Il Pniec che punta, dopo il 2030, sui piccoli reattori modulari a fissione (Smr) e, a medio termine, sull’energia da fusione. «Se pur stabilizzato dal 2022 – interviene Alessandra Baronciani, presidente di Confindustria Pesaro e Urbino – il costo dell’energia e delle fonti energetiche è un problema». Cita, ad esempio, il crollo del prezzo del metano da 38 a 32 €/MW provocato dalla notizia, poi sconfessata, di un accordo fra Ucraina e Azerbaijan per il transito di gas verso l’Unione. Evidenzia «la fragilità dell’Italia sbilanciata sul gas metano. Inoltre – incalza – non possiamo pagare l’energia fino al 50% in più rispetto alle aziende tedesche, spagnole o francesi, come non possiamo continuare a non poter fare delle corrette previsioni.
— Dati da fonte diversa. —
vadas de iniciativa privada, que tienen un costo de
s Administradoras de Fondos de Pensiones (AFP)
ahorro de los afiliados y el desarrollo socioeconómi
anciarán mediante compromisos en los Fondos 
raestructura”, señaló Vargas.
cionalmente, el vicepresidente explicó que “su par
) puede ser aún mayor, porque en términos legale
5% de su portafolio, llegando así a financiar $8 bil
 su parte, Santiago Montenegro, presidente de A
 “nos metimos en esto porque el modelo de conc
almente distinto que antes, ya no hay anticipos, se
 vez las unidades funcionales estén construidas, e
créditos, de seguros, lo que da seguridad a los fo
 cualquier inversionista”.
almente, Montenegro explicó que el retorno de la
Nelle Marche, ogni euro a megawattora in più che paghiamo di energia elettrica e gas metano costa ogni anno in bolletta oltre 20 milioni di euro da dividere tra pubblico e tutti i settori del privato».

Come è complicato fare delle previsioni sulla crescita dell’energia da fonti rinnovabili. Entro il 2030, le Marche dovranno garantire una potenza aggiuntiva di 2.313 MW. Certo c’è il bando regionale di prossima pubblicazione (30% a fondo perduto e finanziamento agevolato) «che stimolerà le nostre aziende – commenta il presidente di Confindustria Marche, Roberto Cardinali – ad investire nel fotovoltaico ma – avverte – impone a chi gestisce le infrastrutture di potenziare la rete. Troppi i segnali di criticità per colpa del sovraccarico o per problemi di manutenzioni». Perché la vera incognita sono i maxiprogetti. Per le comunità locali deturpano e distruggono i paesaggi. Sono in attesa di Via, al Ministero dell’ambiente 44 aerogeneratori per una potenza complessiva di 137,6 MW che mirano a imbrigliare il vento sui crinali che corrono dell’alto Anconetano all’alto Maceratese.

Il salto di qualità

Consentirebbero di far fare un salto energetico considerevole per le Marche che, finora, attraverso 50 impianti eolici, ha 19,5 MW installati che hanno, nel 2022, generato 37,8 GW (il 0,2% della produzione nazionale). In realtà chi produce sono le 5 turbine sul Monte dei Sospiri ad Apecchio con 22 MW annui. Pari al consumo ad uso civile di 17 mila abitanti. Sull’Adriatico invece, 30 km al largo di Fano, prenderebbe corpo l’ipotesi di un parco eolico off-shore. Uno dei cinque siti della società ravennate Agnes tra le coste venete e abruzzesi. Il parco grande 84 turbine completo di pannelli fotovoltaici, avrebbe una potenza complessiva di 1050 MW.

La posizione

«Condivido il parere del presidente Confindustria Orsini sull’incognita dei prezzi e degli obiettivi del piano nazionale fa che condivido, – dichiara il marchigiano Cardinali – L’Italia deve fare delle scelte coraggiose come un ritorno all’energia nucleare di nuova generazione. Unica vera alternativa da abbinare alle rinnovabili per sostituire il gas metano e diversificare le fonti. Perché l’indipendenza energetica è una questione di sicurezza nazionale e perché ridà competitività alle nostre aziende». E aggiunge: «I costi energetici hanno incrementato i costi delle materie prime, dei beni, ridotto la liquidità, eroso i margini di profitto, messo a rischio la sopravvivenza delle nostre aziende e i posti di lavoro». L’inizio di un “Rinascimento nucleare”?